Ich denke er kann das Englische einfach nicht sonderlich gut. Und um sich nicht vollends zu blamieren kommt halt diese antwort. Ich müsste mir die Fragen auch auf Deutsch stellen lassen. :D Allerdings hätte ich auch kein so großes Problem damit, wozu gibt es Dolmetscher. Leider bin ich auch nicht so bewandert was das Englische angeht, was das Lesen einiger Beiträge auf diesen Seiten sehr schwer macht.

Anonym hat gesagt…

http://www.youtube.com/watch?v=lLYGPWQ0VjY

Oliver Knittel hat gesagt…

Manchmal ist eine Frage eine Frage und keine Aussage :)

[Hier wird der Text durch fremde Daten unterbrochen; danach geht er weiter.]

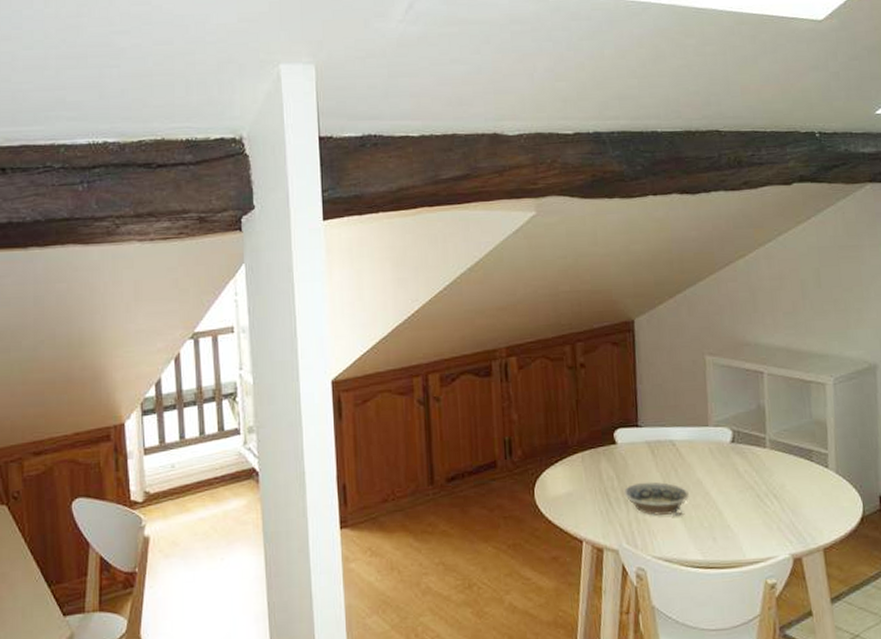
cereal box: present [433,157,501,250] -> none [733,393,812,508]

Ich würde es mir wünschen, wenn Guido Westerwelle Nationalist wäre, also dem WOHL seines Volkes entsprechend Handeln würde. Dieses "Wohl" ist als Langfristiges Ziel anzusehen, nicht eines, das nur einer Generation dient.

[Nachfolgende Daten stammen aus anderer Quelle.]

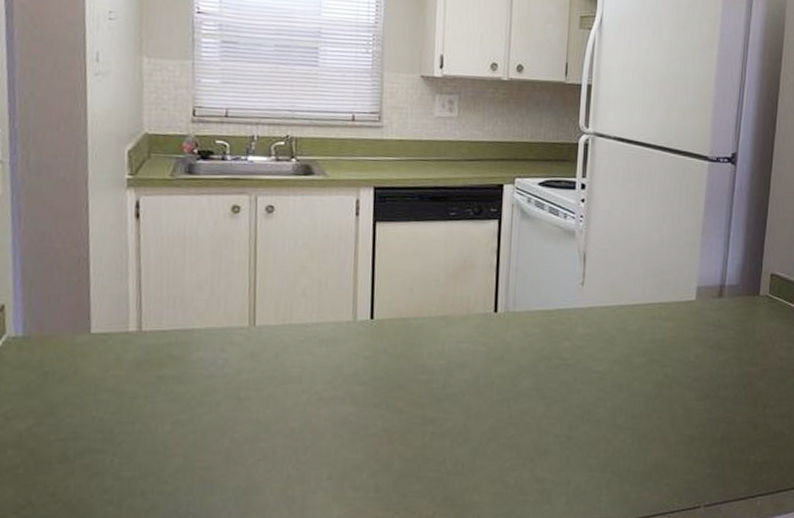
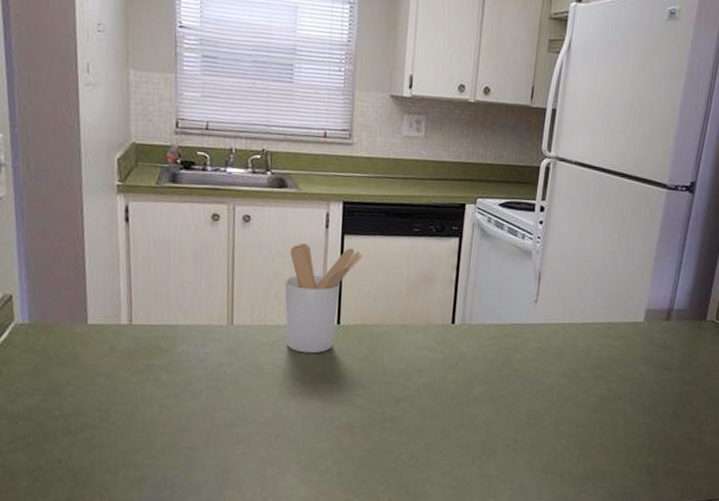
utensil holder: none [312,232,397,353] -> present [284,242,363,354]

Siehe beispielsweise Umwelt, Bildungs oder Außenpolitik.

rk hat gesagt…

nur mal zur weiteren Info:
Es gibt Regeln für offizielle Pressekonferenzen. Die Regel hier heißt: In Pressekonferenzen wird die Landessprache benutzt (Grund: wurde schon von Hank genannt) - für diejenigen die der Landessprache nicht mächtig sind, steht ein Simultandolmetscher zur Verfügung (war auch bei der Westerwelle PK so!). Redaktionen sollten das wissen und entweder nur solche entsenden, die die Landessprache beherrschen oder eben dolmetschen lassen! Der Hinweis von Guido war also berechtigt (abgesehen davon, daß sein Englisch verbesserungsbedürftig ist und bereits daran "arbeitet" -> lt. Tageszeitung - besonders an den Fachtermini für Außenpolitik ;-)
Dumm war halt, daß er es ein wenig undiplomatisch und linkisch tat...

zu Schröder: Es stimmt (lt. Welt) er soll mal in CZ einen Reporter darauf hingewiesen haben, worauf dieser dann ins Tschechische wechselte, das Gerhard dummerweise nicht kann ;-) der Schuß ging also nach hinten los.